Винсент одной рукой обнял мать, а другой взял ее за подбородок. Голубые глаза матери были так ясны и ласковы, в них было столько нежности и любви. Почему же они не могут заглянуть в его душу?

– Милая, – сказал он тихо, – прошу, поверь в меня хоть немного. Я прекрасно знаю, что нужно делать, вот потерпи, я добьюсь успеха. Пусть сейчас тебе кажется, будто я корплю над бесполезным делом, – в конце концов я буду получать деньги за свои рисунки и стану прекрасно зарабатывать.

Анна—Корнелия стремилась понять сына так же горячо, как тот хотел, чтобы она его поняла. Она прикоснулась губами к жесткой рыжей щетине Винсента, и ей вспомнился тот тревожный день в Зюндерте, когда от ее плоти отделился трепетный комочек, превратившийся в этого сильного, грубоватого мужчину, которого она обнимала теперь. Первый ее ребенок родился мертвым, и долгий требовательный крик, которым Винсент возвестил о своем появлении на свет, наполнил ее счастьем и безграничной благодарностью. Любовь Анны– Корнелии к Винсенту всегда была окрашена печалью о ее первом ребенке, так никогда и не открывшем глаз, и радостью за других, которые родились вслед за Винсентом.

– Ты хороший мальчик, Винсент, – сказала она. – Делай как знаешь. Ты сам знаешь, что для тебя лучше. Я хочу лишь помочь тебе.

В тот день, вместо того чтобы идти рисовать в доле, Винсент попросил позировать садовника Пита Кауфмана. Пришлось его долго уговаривать, но в конце концов Пит согласился.

– После обеда в саду, – сказал он.

Когда Винсент вышел в сад. Пит ожидал его, вырядившись в свой воскресный костюм и старательно вымыв руки и лицо.

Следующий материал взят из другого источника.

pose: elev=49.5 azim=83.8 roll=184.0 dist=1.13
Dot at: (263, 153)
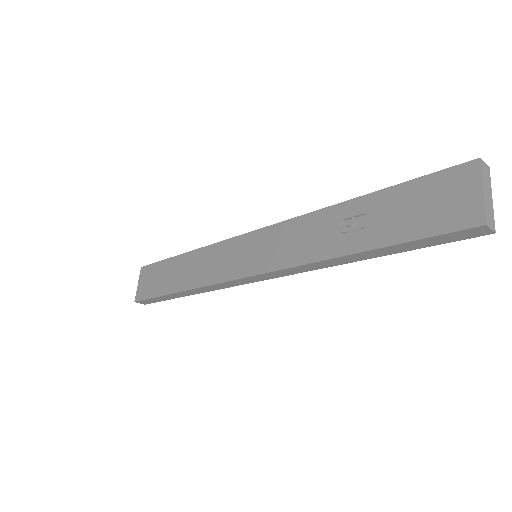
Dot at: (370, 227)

– Минуточку! – с волнением воскликнул он. – Я принесу стул. Тогда можете приступать.

Он вынес низенький стул и уселся, прямой, как жердь, будто позируя перед фотоаппаратом. Винсент невольно расхохотался.

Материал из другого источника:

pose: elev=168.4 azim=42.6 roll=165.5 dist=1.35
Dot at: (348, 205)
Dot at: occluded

– Ну, Пит, – сказал он, – я не могу рисовать тебя в таком наряде.

Пит с удивлением оглядел себя.

– А что, разве штаны не в порядке? Они совсем новые. Я надевал их всего несколько раз по воскресеньям.

– Знаю, – отвечал Винсент. – Но это—то и плохо. Мне хотелось нарисовать тебя в старой рабочей одежде, когда ты орудуешь граблями. Тогда становится ясной каждая линия. Мне надо видеть твои локти, колени, лопатки. А теперь я вижу только твой костюм.